# FUNCTION

# Public

# JARO-DISTANCE (STR1 STR2 &KEY (START1 0) (END1 NIL) (START2 0) (END2 NIL) (TEST #'EQL HAVE-TEST) (TEST-NOT NIL HAVE-TEST-NOT) (KEY #'IDENTITY))

jaro-distance SEQ1 SEQ2 &key START1 END1 START2 END2 TEST TEST-NOT KEY => DISTANCE

# LEVENSHTEIN-DISTANCE

levenshtein-distance S1 S2 &key START1 END1 START2 END2 TEST TEST-NOT KEY => NUMBER
Computes the Levenshtein distance between sequences S1 and S2. The result
value DISTANCE is the minimum number of edit operations required to
transform S1 into S2 (or vice versa), where allowed operations are:
- insert a single character at some position
- delete a single character at some position
- substitute a single character at some position by another one
The Levenshtein distance is a measure of similarity between strings. If
two strings have a distance of 0, they are equal. The TEST function is
used to compare sequence elements. The default test function is eql.
This function is a generalization of string-levenshtein-distance
for arbitrary sequence types. Use string-levenshtein-distance, if you
need a version optimized for use with strings.

# LONGEST-COMMON-SUBSEQUENCE*-LENGTH (SEQ1 SEQ2 &KEY (START1 0) (END1 NIL) (START2 0) (END2 NIL) (TEST #'EQL HAVE-TEST) (TEST-NOT NIL HAVE-TEST-NOT) (KEY #'IDENTITY HAVE-KEY))

longest-common-subsequence*-length SEQ1 SEQ2 &key START1 END1 START2 END2 TEST TEST-NOT KEY => LENGTH
Returns the length of the (or: a) longest common contiguous subsequence
of sequences SEQ1 and SEQ2. This problem is usually called the longest
common `substring´ problem, but in order to avoid confusion, the we use the
term subsequence* here to refer to contiguous subsequences.

# LONGEST-COMMON-SUBSEQUENCES* (SEQ1 SEQ2 &KEY (START1 0) (END1 NIL) (START2 0) (END2 NIL) (TEST #'EQL HAVE-TEST) (TEST-NOT NIL HAVE-TEST-NOT) (KEY #'IDENTITY HAVE-KEY))

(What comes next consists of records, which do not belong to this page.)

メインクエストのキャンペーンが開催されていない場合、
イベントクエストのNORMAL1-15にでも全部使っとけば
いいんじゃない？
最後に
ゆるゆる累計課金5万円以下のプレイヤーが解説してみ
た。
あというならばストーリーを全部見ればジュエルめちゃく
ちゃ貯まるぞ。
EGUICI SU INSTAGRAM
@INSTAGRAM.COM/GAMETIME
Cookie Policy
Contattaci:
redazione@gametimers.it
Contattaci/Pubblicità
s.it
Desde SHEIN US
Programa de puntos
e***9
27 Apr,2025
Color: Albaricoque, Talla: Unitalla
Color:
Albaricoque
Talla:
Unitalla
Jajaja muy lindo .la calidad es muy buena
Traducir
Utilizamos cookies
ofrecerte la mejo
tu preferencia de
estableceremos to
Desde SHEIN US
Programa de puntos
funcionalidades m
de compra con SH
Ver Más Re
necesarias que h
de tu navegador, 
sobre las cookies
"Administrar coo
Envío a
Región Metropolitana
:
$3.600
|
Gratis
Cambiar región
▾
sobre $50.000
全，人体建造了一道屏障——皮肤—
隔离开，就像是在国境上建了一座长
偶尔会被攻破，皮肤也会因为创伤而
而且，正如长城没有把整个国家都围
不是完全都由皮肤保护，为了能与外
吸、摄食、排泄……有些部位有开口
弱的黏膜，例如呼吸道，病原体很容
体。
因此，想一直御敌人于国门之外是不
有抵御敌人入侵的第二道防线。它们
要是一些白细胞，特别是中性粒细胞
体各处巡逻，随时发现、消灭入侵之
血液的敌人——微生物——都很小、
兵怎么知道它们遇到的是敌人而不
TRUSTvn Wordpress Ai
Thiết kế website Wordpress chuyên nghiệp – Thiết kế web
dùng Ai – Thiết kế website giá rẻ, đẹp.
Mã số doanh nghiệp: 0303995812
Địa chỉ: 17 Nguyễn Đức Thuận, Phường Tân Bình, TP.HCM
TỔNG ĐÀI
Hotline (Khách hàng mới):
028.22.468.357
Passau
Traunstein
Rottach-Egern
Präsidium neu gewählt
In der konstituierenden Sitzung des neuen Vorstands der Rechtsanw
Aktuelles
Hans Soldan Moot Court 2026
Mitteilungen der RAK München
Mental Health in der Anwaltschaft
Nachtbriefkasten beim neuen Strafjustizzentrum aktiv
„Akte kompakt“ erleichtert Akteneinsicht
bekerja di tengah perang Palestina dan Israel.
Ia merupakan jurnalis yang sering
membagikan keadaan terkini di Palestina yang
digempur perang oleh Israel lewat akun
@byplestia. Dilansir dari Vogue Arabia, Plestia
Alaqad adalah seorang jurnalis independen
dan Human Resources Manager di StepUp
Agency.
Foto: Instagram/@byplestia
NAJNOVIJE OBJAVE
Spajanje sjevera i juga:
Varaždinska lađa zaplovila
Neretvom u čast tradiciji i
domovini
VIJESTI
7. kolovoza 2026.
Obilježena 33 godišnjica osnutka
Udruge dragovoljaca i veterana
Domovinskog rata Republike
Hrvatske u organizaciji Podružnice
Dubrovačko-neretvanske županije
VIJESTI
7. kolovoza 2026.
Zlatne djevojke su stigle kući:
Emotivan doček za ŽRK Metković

longest-common-subsequences* SEQ1 SEQ2 &key START1 END1 START2 END2 TEST TEST-NOT KEY => LENGTH
Returns a list containing all contigous longest common subsequences
of SEQ1 and SEQ2. This problem is usually called the longest common
`substring´ problem, but in order to avoid confusion, the we use the
term subsequence* here to refer to contiguous subsequences.

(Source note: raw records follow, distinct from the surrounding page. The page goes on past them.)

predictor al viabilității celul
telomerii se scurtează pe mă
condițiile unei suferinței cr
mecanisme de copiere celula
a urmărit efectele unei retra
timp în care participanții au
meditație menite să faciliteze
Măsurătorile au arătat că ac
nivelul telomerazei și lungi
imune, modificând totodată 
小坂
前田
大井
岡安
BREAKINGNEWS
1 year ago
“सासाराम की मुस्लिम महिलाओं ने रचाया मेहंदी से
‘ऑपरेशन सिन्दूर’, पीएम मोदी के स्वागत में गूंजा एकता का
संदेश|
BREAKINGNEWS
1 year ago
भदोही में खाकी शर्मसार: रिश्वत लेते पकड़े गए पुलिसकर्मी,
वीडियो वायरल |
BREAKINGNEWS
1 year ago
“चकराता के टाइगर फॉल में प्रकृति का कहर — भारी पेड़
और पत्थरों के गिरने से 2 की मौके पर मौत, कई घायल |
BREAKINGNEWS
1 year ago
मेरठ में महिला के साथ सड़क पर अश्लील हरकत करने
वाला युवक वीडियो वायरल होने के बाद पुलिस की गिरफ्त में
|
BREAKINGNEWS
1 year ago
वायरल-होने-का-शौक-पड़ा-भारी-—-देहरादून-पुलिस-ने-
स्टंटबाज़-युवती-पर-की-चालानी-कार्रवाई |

# MAP-NGRAMS (FUNCTION SIZE LIST &KEY (START-PADDING NIL) (END-PADDING NIL))

map-ngrams FUNCTION N LIST &key START-PADDING END-PADDING => UNDEFINED
Calls FUNCTION for each n-gram of size N constructed from the elements
in the given LIST. Initially, the value of START-PADDING is used to fill
the first N - 1 elements in the call. When the list is exhausted, the
value of END-PADDING is used to pad to a size of N. The function must
accept N arguments.

# STRING-JARO-DISTANCE

string-jaro-distance STR1 STR2 &key START1 END1 START2 END2 CASE-SENSITIVE => DISTANCE

# STRING-LEVENSHTEIN-DISTANCE

string-levenshtein-distance S1 S2 &key START1 END1 START2 END2
CASE-SENSITIVE => DISTANCE
Computes the Levenshtein distance between strings S1 and S2. The result
value DISTANCE is the minimum number of edit operations required to
transform S1 into S2 (or vice versa), where allowed operations are:
- insert a single character at some position
- delete a single character at some position
- substitute a single character at some position by another one
The Levenshtein distance is a measure of similarity between strings. If
two strings have a distance of 0, they are equal.
If CASE-SENSITIVE is true (which is the default), then comparing of
characters is done in a case sensitive way, distinguishing between lower
and upper case letters. If CASE-SENSITIVE is false, then this function
does not distinguish between lower case and upper case letters.
See function levenshtein-distance for a generalization of this function
to arbitrary sequences.